* [Selected text]
%%
Note that faith is never alone. A classic analogy from the Reformation era was that the eye is the alone organ that sees. Yet, the eye cannot function alone. Other parts of the body are necessary to make it work. An eye removed from the body cannot see. Similarly, faith is the alone instrument that justifies, but faith is never alone.

T. more
 
Hello T. More and Contarini,

You make it sound like Protestants have been preaching works are required to go to heaven all along.

Catholics have always held that the only path to heaven is through the blood of Jesus Christ. The Mass has always been our celibration of salvation through the body and blood of our Lord and Saviour Jesus Christ. Catholics also believe that Jesus will judge, reward and punish Christians according to their conduct and repentance on earth.

Many of the Protestants I have talked with in my life condemn the Catholics for thinking one has to do good works to go to heaven.
%%
* [Supplied records]
%%
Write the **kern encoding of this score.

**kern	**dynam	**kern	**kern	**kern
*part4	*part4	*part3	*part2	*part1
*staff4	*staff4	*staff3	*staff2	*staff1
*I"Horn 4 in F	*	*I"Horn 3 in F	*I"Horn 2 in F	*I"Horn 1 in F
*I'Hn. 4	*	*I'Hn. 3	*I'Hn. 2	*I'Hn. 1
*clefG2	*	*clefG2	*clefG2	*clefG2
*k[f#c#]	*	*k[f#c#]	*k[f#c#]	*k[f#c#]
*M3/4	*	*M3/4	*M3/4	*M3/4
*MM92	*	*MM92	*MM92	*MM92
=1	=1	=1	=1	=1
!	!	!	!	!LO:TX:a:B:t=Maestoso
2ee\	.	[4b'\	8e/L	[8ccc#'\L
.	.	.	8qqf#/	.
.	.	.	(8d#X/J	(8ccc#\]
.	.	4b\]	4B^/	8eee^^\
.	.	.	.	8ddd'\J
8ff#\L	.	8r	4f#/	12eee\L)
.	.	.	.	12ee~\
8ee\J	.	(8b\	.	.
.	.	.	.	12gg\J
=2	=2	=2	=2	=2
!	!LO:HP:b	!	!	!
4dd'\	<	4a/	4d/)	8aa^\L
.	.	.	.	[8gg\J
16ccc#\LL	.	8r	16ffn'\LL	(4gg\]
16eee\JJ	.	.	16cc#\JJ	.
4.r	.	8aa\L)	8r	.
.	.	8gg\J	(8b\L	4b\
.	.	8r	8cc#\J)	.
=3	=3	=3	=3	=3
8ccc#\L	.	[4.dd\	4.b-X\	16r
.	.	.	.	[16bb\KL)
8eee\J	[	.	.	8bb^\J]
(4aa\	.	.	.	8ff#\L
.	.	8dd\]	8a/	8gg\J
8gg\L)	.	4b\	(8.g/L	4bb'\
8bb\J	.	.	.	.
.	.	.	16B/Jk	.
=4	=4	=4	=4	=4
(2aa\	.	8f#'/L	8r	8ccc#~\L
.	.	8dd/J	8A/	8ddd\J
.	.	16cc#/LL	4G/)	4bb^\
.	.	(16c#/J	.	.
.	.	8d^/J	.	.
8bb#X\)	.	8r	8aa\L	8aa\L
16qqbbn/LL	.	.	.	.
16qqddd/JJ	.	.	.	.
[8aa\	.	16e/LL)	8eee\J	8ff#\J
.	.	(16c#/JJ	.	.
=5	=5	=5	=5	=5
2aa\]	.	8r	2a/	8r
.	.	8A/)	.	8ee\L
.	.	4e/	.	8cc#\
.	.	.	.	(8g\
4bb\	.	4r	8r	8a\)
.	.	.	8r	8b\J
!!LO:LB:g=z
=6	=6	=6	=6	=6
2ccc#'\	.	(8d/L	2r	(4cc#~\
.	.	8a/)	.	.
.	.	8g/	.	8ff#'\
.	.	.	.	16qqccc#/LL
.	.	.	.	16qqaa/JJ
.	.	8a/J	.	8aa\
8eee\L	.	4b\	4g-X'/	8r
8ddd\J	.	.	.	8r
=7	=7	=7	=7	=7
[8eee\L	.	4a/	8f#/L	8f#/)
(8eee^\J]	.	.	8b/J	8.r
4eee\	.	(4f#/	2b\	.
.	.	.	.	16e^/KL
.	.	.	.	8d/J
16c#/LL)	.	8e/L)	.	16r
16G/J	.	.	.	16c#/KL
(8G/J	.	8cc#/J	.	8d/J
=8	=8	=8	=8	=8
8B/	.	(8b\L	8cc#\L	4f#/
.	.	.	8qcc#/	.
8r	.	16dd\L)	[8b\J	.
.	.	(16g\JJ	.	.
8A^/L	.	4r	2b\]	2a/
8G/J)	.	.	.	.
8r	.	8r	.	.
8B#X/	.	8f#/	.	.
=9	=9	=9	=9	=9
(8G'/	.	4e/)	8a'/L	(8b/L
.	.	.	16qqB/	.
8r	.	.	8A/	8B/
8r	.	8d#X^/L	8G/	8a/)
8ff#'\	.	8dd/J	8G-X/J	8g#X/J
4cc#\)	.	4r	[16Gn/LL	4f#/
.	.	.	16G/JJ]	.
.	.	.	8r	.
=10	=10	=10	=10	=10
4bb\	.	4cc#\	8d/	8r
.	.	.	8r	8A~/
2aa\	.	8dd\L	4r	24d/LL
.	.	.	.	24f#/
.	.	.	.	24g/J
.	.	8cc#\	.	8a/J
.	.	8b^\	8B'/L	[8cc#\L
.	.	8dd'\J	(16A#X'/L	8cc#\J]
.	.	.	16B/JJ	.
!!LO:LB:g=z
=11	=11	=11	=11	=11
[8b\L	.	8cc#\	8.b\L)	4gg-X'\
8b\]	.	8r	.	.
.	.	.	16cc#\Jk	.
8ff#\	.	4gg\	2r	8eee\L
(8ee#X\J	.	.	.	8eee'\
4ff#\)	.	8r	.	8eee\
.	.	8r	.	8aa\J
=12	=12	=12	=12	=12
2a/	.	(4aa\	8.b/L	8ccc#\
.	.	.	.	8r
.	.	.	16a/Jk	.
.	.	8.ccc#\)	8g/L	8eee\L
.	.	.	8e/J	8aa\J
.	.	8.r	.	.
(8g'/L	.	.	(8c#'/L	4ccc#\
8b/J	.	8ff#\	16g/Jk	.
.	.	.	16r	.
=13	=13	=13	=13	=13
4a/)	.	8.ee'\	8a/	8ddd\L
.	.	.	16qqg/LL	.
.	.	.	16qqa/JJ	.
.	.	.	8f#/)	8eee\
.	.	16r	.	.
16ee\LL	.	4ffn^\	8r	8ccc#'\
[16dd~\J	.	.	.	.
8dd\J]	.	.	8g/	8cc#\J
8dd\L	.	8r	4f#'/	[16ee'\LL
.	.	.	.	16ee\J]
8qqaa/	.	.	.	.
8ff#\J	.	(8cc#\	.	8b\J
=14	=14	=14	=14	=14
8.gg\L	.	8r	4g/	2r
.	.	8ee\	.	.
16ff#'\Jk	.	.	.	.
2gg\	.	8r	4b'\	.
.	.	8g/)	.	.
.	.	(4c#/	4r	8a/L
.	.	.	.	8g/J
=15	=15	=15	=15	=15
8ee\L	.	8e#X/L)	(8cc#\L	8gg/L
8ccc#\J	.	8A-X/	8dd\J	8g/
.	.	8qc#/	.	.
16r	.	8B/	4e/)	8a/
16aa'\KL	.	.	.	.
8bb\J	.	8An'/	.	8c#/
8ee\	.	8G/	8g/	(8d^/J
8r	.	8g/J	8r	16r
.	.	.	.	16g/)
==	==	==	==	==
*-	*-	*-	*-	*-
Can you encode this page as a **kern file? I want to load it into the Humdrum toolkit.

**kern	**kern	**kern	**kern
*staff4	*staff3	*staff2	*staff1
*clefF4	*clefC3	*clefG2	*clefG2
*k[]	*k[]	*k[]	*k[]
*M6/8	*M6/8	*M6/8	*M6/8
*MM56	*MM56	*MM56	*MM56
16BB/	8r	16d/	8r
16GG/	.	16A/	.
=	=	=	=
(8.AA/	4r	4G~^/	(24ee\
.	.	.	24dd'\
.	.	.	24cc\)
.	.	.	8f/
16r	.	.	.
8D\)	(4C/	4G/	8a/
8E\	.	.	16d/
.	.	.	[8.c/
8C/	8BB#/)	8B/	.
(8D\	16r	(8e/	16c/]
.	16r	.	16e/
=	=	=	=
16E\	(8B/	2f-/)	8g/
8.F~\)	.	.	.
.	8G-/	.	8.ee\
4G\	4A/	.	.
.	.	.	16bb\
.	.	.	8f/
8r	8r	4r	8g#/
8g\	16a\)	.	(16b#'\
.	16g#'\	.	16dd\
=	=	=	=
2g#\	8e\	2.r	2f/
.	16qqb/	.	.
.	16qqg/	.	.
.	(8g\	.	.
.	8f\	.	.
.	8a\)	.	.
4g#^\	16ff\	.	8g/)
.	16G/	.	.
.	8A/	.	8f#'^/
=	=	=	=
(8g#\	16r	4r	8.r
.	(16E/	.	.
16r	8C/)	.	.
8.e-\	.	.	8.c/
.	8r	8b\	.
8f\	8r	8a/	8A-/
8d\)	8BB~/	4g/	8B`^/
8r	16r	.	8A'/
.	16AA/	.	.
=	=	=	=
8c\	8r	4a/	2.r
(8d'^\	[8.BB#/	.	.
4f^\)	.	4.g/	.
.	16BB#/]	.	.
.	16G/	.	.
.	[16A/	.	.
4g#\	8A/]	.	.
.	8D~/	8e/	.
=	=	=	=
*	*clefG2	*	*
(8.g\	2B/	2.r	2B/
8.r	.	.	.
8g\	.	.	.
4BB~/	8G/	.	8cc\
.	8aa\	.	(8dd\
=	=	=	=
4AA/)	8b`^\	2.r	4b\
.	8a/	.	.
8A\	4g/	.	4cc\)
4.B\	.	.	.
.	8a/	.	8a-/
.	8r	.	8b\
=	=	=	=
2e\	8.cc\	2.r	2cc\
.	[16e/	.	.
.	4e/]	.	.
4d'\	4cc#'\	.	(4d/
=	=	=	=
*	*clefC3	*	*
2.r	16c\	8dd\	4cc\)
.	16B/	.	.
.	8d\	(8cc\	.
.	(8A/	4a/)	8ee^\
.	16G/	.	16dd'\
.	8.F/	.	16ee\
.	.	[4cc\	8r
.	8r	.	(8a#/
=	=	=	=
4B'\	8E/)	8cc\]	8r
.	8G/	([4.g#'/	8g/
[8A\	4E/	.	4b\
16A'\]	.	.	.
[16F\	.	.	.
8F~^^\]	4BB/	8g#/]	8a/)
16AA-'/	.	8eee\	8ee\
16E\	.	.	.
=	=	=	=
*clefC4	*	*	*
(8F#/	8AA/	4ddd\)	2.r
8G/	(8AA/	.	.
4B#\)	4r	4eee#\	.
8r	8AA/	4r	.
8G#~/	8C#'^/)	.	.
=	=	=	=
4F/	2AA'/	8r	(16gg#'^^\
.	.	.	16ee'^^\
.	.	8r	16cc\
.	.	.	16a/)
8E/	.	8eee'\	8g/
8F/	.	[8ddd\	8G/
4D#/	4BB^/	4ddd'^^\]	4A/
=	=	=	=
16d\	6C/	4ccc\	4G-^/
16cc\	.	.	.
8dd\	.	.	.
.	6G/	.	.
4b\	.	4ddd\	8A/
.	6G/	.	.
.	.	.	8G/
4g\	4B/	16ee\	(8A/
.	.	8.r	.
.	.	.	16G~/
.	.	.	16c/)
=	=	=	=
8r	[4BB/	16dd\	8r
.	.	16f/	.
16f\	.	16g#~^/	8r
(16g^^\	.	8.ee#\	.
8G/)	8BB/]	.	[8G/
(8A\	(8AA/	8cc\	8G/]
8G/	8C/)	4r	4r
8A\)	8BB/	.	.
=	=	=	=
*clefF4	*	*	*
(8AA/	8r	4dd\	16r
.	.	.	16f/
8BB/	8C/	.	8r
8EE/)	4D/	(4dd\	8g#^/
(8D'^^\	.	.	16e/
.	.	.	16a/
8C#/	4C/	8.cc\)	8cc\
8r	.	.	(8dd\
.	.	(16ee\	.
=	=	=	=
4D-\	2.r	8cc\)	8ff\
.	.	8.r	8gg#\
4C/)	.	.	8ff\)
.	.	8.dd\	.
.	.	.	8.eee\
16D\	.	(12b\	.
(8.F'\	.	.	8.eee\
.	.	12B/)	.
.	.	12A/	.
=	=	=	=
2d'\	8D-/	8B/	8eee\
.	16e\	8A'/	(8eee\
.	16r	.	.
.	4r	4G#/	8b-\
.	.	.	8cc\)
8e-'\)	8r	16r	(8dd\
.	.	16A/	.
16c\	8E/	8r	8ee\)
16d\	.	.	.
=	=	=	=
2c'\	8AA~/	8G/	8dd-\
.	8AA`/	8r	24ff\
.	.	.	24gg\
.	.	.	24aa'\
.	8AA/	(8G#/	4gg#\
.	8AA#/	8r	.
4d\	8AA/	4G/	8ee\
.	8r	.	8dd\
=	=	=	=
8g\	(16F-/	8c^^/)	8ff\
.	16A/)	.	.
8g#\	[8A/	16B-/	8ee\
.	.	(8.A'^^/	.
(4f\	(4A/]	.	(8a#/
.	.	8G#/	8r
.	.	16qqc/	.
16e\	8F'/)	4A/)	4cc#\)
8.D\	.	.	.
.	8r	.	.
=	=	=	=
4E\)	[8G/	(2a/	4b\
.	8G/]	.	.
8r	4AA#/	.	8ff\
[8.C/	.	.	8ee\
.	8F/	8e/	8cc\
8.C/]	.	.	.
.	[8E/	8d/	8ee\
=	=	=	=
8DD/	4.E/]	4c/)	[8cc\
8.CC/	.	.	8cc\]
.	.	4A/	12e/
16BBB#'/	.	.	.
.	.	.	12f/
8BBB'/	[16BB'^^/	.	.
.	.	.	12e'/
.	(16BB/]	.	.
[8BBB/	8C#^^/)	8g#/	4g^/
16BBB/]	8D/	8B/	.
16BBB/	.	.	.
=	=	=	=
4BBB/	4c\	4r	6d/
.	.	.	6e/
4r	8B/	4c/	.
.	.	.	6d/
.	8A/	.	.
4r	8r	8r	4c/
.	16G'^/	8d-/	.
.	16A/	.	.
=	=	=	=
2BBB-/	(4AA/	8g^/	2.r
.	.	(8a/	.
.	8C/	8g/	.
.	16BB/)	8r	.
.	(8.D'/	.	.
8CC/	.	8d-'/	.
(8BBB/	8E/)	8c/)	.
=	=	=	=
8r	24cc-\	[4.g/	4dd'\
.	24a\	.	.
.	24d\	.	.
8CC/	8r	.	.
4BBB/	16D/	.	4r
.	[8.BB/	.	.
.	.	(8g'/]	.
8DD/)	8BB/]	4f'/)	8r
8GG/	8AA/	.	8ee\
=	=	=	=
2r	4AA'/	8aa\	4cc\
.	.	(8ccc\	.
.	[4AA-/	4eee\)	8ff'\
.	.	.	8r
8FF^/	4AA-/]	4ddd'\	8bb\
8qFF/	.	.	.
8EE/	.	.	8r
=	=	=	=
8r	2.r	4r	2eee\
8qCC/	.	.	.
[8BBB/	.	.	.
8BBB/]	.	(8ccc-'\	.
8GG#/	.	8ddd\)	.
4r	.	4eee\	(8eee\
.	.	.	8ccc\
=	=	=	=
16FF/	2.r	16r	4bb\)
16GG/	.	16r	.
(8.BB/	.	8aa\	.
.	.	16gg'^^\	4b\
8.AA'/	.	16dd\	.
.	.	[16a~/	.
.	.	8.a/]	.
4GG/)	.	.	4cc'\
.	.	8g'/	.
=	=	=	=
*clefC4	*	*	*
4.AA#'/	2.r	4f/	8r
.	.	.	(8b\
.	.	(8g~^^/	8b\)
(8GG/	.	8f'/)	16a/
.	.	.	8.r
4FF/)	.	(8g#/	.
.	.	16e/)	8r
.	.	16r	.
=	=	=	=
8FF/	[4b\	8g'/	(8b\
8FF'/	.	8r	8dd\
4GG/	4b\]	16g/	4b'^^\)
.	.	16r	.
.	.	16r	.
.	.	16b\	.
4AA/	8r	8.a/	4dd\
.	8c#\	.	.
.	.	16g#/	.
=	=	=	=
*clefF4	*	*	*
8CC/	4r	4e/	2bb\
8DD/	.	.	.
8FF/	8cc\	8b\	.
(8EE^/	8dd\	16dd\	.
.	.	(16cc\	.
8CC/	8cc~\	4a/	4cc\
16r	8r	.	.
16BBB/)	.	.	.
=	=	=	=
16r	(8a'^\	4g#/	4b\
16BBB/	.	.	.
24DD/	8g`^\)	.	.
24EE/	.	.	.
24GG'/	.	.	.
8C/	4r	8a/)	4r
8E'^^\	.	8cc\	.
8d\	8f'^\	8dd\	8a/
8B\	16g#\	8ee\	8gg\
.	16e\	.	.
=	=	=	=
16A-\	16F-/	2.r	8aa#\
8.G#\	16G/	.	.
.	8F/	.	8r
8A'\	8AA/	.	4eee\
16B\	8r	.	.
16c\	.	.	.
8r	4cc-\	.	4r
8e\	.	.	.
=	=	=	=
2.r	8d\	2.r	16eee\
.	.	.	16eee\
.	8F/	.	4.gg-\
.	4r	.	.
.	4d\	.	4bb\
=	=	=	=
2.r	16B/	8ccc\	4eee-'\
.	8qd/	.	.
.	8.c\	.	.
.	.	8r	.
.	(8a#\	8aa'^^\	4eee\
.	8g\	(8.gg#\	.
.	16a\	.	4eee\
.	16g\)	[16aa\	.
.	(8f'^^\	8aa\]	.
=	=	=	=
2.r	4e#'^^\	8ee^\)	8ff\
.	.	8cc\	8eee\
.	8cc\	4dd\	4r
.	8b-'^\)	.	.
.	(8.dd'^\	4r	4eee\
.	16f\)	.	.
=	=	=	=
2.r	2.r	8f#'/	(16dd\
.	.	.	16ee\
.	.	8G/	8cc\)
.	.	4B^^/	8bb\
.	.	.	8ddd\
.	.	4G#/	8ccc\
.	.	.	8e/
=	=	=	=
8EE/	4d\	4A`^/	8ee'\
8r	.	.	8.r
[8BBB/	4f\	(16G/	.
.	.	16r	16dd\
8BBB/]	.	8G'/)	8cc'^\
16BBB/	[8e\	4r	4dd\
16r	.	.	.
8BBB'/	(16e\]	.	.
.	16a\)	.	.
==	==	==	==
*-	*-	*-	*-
%%
* [Task 1] According to the faith-and-works passage, what three things will Jesus do to Christians based on their conduct and repentance on earth?
* [Task 2] For each statement, say whether the faith-and-works passage agrees, and quote the deciding words: (a) In the Reformation-era analogy, an eye can still see after being removed from the body. (b) Catholics hold that the only path to heaven is through the blood of Jesus Christ. (c) The Protestants the writer has talked with praise Catholics for thinking good works are needed to reach heaven.
* [Task 3] Extend the faith-and-works passage with a few more sentences, starting after its last sentence.
The listing has no connection to the faith-and-works passage.

* [Final answer 1] Judge, reward and punish.

* [Final answer 2]
(a) No: "An eye removed from the body cannot see."
(b) Yes: "Catholics have always held that the only path to heaven is through the blood of Jesus Christ."
(c) No: "condemn the Catholics for thinking one has to do good works to go to heaven."

* [Final answer 3]
Do we agree that it is evil to teach “faith alone not works” are required to go to heaven? Do we agree that Christians will be judged by Jesus and recieve heaven through Jesus blood, or hell, according to their obedience to God’s commandments, caring for the poor, repentance and doing good works?

Do we agree that the way people go to heaven is through the blood of Jesus and the reason people go to heaven is because they love God and love for God is accomplished through free from the will of God obedience to the will of God?

NAB MAT 19:16
“Teacher, what good must I do to possess everlasting life?” He answered, “Why do you question me about what is good? There is One who is good. If you wish to enter into life, keep the commandments." “Which ones?” he asked. Jesus replied “You shall not kill”; ‘You shall not commit adultery’; ‘You shall not steal’; ‘You shall not bear false witness’; ‘Honor your father and mother’; and ‘Love your neighbor as yourself.’”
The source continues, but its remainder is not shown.